• _Source records_
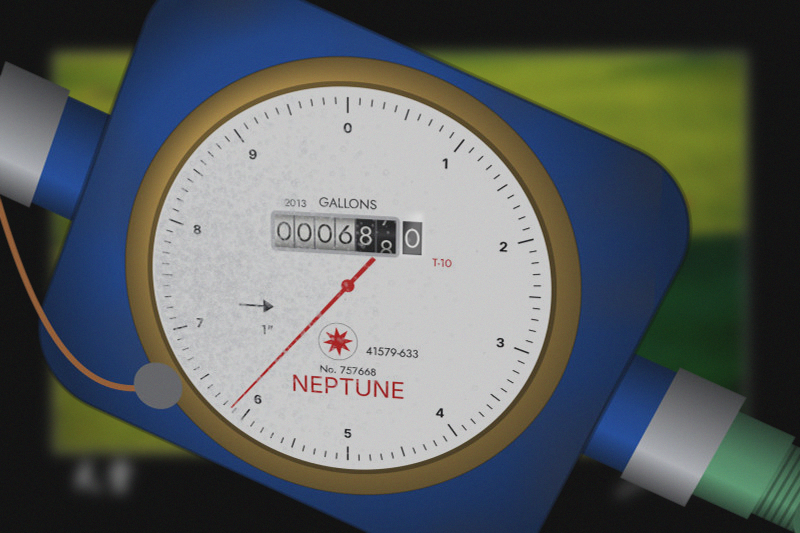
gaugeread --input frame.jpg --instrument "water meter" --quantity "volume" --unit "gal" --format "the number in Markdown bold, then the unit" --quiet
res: **6876.1** gal
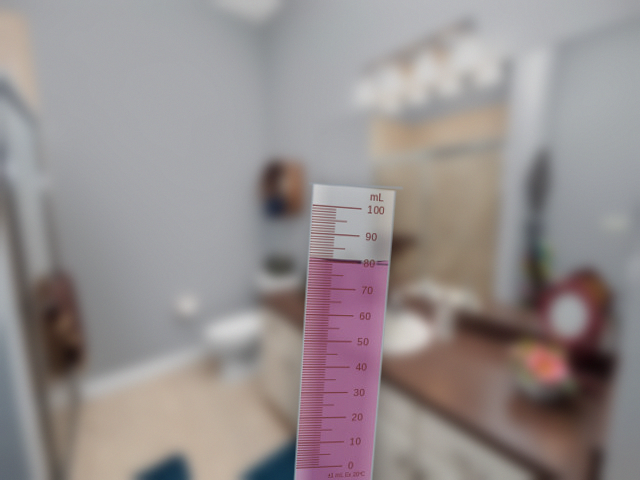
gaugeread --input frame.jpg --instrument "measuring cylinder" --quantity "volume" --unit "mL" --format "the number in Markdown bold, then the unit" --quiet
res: **80** mL
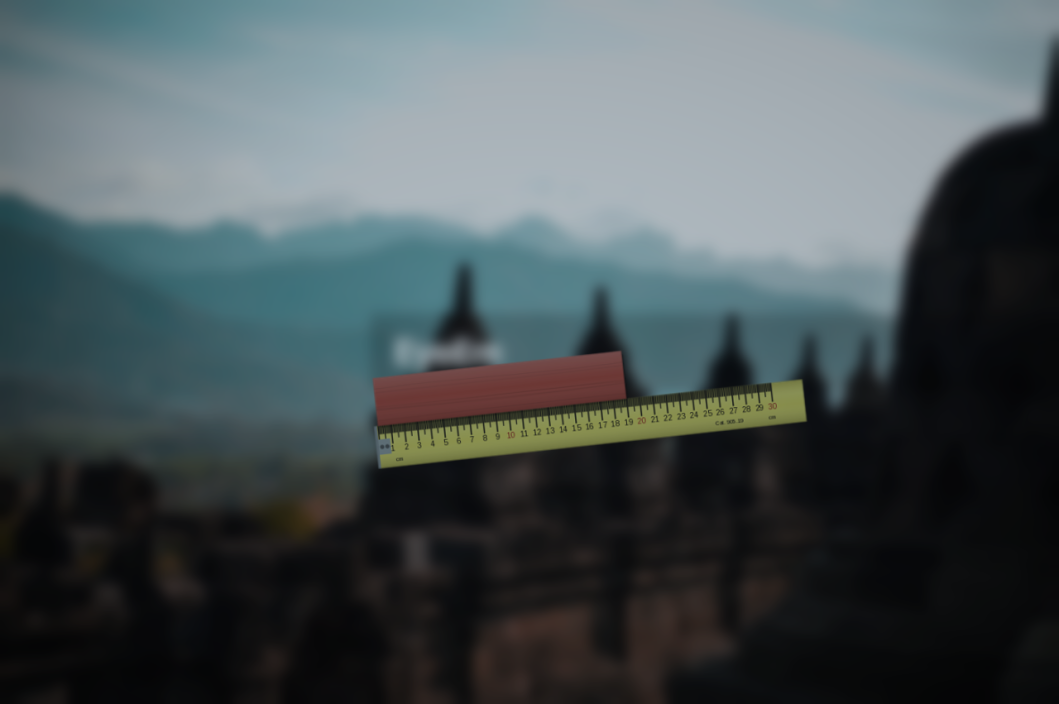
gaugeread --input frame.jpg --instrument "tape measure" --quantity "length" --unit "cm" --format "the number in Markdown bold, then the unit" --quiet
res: **19** cm
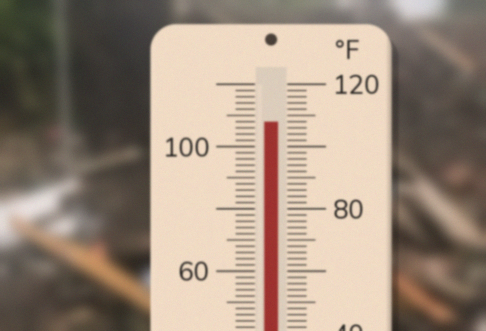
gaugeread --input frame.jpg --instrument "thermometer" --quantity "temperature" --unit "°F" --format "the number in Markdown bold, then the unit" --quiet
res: **108** °F
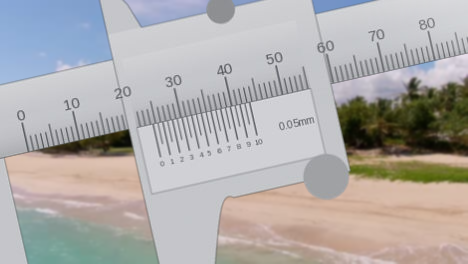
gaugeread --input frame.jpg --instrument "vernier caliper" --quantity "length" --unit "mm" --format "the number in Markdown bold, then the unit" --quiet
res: **24.5** mm
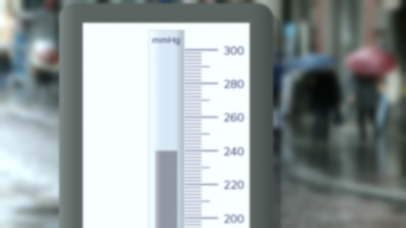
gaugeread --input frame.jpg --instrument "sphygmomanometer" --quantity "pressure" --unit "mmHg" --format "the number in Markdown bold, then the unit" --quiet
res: **240** mmHg
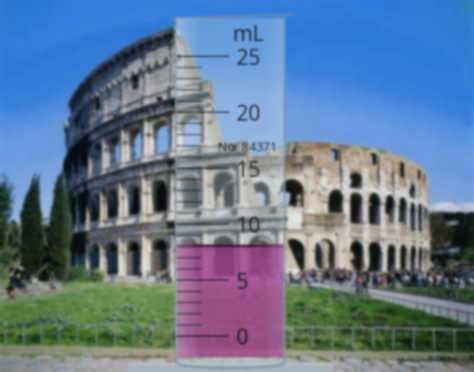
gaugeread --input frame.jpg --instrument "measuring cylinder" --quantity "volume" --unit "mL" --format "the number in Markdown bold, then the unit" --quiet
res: **8** mL
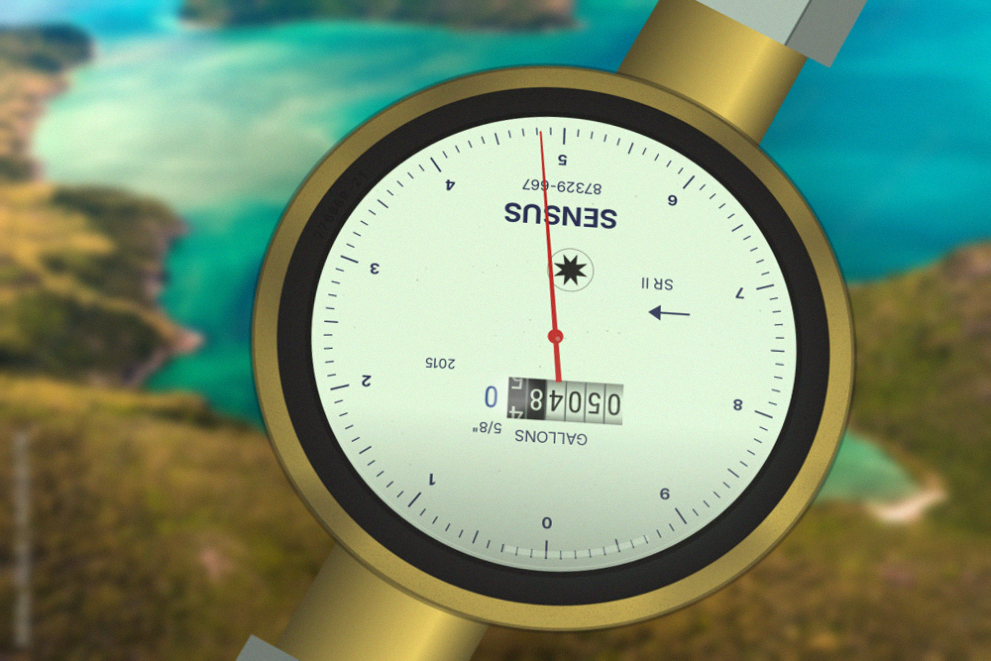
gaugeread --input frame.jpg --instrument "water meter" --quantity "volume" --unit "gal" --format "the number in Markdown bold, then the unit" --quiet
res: **504844.8** gal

• _Task details_
Turn every line of the items above into a JSON list of strings, one string per line, with blank lines and the pictures left out.

• _Expected answer_
[
  "gaugeread --input frame.jpg --instrument \"water meter\" --quantity \"volume\" --unit \"gal\" --format \"the number in Markdown bold, then the unit\" --quiet",
  "res: **6876.1** gal",
  "gaugeread --input frame.jpg --instrument \"measuring cylinder\" --quantity \"volume\" --unit \"mL\" --format \"the number in Markdown bold, then the unit\" --quiet",
  "res: **80** mL",
  "gaugeread --input frame.jpg --instrument \"tape measure\" --quantity \"length\" --unit \"cm\" --format \"the number in Markdown bold, then the unit\" --quiet",
  "res: **19** cm",
  "gaugeread --input frame.jpg --instrument \"thermometer\" --quantity \"temperature\" --unit \"°F\" --format \"the number in Markdown bold, then the unit\" --quiet",
  "res: **108** °F",
  "gaugeread --input frame.jpg --instrument \"vernier caliper\" --quantity \"length\" --unit \"mm\" --format \"the number in Markdown bold, then the unit\" --quiet",
  "res: **24.5** mm",
  "gaugeread --input frame.jpg --instrument \"sphygmomanometer\" --quantity \"pressure\" --unit \"mmHg\" --format \"the number in Markdown bold, then the unit\" --quiet",
  "res: **240** mmHg",
  "gaugeread --input frame.jpg --instrument \"measuring cylinder\" --quantity \"volume\" --unit \"mL\" --format \"the number in Markdown bold, then the unit\" --quiet",
  "res: **8** mL",
  "gaugeread --input frame.jpg --instrument \"water meter\" --quantity \"volume\" --unit \"gal\" --format \"the number in Markdown bold, then the unit\" --quiet",
  "res: **504844.8** gal"
]